DATA TO PROCESS:

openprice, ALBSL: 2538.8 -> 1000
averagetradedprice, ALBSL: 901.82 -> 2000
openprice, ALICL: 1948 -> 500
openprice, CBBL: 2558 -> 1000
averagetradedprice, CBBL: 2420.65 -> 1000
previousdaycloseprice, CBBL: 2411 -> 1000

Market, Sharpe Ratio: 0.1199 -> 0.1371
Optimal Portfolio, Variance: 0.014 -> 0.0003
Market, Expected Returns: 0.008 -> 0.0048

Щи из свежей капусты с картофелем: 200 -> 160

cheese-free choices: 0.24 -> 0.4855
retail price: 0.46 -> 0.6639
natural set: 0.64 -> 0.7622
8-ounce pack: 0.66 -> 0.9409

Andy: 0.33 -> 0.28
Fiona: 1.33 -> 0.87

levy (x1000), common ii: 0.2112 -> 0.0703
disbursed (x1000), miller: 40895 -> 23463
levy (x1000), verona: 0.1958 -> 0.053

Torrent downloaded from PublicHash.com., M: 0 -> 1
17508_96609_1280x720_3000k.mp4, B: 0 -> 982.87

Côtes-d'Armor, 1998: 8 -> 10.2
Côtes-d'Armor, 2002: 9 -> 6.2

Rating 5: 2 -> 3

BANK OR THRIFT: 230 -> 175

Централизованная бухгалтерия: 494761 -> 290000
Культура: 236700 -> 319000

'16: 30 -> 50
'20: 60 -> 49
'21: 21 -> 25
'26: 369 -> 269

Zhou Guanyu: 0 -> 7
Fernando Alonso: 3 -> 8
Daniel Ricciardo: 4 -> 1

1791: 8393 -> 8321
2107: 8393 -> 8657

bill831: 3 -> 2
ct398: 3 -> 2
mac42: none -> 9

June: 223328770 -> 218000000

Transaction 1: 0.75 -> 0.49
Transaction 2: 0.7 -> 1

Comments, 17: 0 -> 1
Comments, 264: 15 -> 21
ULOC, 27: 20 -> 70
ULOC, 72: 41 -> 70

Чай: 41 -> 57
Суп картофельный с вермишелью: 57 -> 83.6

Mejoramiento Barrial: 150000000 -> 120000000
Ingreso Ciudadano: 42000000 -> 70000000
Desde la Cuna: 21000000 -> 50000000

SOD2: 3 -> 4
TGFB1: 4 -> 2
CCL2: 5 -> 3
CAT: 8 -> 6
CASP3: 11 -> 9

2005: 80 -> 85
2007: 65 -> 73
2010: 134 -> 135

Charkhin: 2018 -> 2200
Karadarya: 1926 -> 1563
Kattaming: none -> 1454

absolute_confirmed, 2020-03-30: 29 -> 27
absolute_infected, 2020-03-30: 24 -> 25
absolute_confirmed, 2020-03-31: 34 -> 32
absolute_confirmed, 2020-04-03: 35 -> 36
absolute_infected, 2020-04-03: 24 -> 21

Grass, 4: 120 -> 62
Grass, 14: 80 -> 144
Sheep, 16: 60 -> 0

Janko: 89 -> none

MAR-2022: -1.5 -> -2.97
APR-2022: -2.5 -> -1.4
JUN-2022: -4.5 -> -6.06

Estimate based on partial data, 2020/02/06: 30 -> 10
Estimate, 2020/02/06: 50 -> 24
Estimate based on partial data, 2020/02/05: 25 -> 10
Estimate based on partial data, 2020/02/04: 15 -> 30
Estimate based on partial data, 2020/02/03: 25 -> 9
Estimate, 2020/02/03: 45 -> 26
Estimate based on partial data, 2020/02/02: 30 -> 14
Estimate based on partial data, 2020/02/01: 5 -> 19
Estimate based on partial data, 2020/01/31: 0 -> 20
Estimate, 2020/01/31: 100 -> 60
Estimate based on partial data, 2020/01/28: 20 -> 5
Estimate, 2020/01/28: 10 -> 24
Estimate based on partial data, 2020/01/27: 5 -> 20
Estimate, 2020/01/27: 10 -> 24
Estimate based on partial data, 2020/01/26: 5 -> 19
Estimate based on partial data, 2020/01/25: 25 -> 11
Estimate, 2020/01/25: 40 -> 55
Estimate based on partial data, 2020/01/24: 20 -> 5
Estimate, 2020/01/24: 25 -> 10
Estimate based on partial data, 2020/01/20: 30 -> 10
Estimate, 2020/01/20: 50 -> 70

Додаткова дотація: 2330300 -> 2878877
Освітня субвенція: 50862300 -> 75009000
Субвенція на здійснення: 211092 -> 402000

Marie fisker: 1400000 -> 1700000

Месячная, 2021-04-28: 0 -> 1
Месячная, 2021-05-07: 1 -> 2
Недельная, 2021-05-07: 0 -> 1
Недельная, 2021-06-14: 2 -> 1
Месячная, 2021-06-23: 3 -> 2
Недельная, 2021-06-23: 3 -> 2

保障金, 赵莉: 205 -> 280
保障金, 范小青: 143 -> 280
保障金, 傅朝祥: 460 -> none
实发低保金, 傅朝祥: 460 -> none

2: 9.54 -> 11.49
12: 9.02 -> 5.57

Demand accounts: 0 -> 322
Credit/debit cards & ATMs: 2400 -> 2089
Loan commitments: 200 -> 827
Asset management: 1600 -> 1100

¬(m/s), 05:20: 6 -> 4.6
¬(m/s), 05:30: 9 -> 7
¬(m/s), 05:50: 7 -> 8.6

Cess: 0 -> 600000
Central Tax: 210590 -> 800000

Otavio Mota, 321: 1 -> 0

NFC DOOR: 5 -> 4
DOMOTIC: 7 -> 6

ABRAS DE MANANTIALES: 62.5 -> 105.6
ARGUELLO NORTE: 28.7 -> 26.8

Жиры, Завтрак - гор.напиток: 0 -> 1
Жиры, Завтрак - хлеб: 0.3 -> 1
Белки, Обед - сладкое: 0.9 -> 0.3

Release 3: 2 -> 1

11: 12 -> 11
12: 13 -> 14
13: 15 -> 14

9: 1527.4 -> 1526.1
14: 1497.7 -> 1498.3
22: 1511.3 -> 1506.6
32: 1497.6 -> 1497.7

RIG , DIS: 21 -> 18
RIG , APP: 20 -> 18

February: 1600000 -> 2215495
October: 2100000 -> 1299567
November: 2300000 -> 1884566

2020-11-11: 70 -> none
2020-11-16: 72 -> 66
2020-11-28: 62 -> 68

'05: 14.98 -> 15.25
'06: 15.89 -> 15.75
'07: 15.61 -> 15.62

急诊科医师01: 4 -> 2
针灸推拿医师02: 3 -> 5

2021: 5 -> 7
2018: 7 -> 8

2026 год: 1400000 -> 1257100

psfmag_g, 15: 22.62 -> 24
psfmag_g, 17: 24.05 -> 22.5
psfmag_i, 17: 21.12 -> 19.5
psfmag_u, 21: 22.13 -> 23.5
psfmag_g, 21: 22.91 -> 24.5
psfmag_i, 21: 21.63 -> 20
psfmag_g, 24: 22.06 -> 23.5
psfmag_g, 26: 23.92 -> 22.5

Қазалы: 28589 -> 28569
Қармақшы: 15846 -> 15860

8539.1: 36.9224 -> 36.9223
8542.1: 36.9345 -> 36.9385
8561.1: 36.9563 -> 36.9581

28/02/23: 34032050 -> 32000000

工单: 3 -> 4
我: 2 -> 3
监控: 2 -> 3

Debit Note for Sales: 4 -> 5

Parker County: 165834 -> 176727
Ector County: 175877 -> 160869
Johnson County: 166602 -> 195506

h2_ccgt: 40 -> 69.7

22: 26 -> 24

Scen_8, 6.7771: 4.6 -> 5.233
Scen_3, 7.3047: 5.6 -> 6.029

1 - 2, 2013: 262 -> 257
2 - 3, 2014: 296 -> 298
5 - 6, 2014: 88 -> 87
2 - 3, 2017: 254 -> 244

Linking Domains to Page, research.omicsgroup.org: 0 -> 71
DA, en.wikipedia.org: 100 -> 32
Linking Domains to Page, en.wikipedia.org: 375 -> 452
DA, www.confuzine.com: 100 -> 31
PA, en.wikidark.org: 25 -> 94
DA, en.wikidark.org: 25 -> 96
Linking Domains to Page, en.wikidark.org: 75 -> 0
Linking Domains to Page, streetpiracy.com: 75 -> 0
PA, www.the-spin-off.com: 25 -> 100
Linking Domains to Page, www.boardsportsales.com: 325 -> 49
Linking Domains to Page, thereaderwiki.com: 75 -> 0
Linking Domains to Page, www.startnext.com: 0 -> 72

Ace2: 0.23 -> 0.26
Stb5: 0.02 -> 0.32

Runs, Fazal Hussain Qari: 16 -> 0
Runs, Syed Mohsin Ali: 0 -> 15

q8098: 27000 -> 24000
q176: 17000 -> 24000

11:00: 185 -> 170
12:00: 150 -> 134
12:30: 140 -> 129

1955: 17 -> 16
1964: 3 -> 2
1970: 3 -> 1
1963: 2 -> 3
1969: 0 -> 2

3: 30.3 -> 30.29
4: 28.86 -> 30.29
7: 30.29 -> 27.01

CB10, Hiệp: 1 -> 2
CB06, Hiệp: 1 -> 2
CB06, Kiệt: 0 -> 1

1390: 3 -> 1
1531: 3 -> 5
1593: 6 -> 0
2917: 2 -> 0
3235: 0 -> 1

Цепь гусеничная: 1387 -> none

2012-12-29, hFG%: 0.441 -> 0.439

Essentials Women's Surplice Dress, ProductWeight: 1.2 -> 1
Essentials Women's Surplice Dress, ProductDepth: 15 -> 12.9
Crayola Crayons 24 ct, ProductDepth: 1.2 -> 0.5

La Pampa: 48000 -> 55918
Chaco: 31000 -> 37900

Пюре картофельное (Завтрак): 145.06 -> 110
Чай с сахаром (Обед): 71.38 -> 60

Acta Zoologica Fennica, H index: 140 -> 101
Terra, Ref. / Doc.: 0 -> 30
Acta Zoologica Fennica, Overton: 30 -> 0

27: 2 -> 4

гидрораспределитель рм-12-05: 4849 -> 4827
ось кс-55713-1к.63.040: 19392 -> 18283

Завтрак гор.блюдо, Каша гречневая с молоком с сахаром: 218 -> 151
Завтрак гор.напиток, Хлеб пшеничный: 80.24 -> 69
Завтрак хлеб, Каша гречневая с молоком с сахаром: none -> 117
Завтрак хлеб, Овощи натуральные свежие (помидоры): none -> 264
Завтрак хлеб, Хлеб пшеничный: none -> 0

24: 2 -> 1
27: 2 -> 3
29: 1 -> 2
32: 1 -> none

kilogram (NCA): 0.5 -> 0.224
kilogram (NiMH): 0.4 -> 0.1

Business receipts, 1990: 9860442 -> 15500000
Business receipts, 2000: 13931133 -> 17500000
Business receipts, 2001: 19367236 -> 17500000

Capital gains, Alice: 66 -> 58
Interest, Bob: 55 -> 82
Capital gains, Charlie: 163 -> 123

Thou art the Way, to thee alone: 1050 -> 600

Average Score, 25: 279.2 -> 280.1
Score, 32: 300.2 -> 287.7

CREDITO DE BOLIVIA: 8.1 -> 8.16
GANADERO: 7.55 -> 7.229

HOW TO COMPLETE THIS TASK: I'd like the lines above from the one with "2005: 80 -> 85" up to and including the one with "Estimate, 2020/02/06: 50 -> 24" copied exactly, with no other lines.

ANSWER BOX:
2005: 80 -> 85
2007: 65 -> 73
2010: 134 -> 135

Charkhin: 2018 -> 2200
Karadarya: 1926 -> 1563
Kattaming: none -> 1454

absolute_confirmed, 2020-03-30: 29 -> 27
absolute_infected, 2020-03-30: 24 -> 25
absolute_confirmed, 2020-03-31: 34 -> 32
absolute_confirmed, 2020-04-03: 35 -> 36
absolute_infected, 2020-04-03: 24 -> 21

Grass, 4: 120 -> 62
Grass, 14: 80 -> 144
Sheep, 16: 60 -> 0

Janko: 89 -> none

MAR-2022: -1.5 -> -2.97
APR-2022: -2.5 -> -1.4
JUN-2022: -4.5 -> -6.06

Estimate based on partial data, 2020/02/06: 30 -> 10
Estimate, 2020/02/06: 50 -> 24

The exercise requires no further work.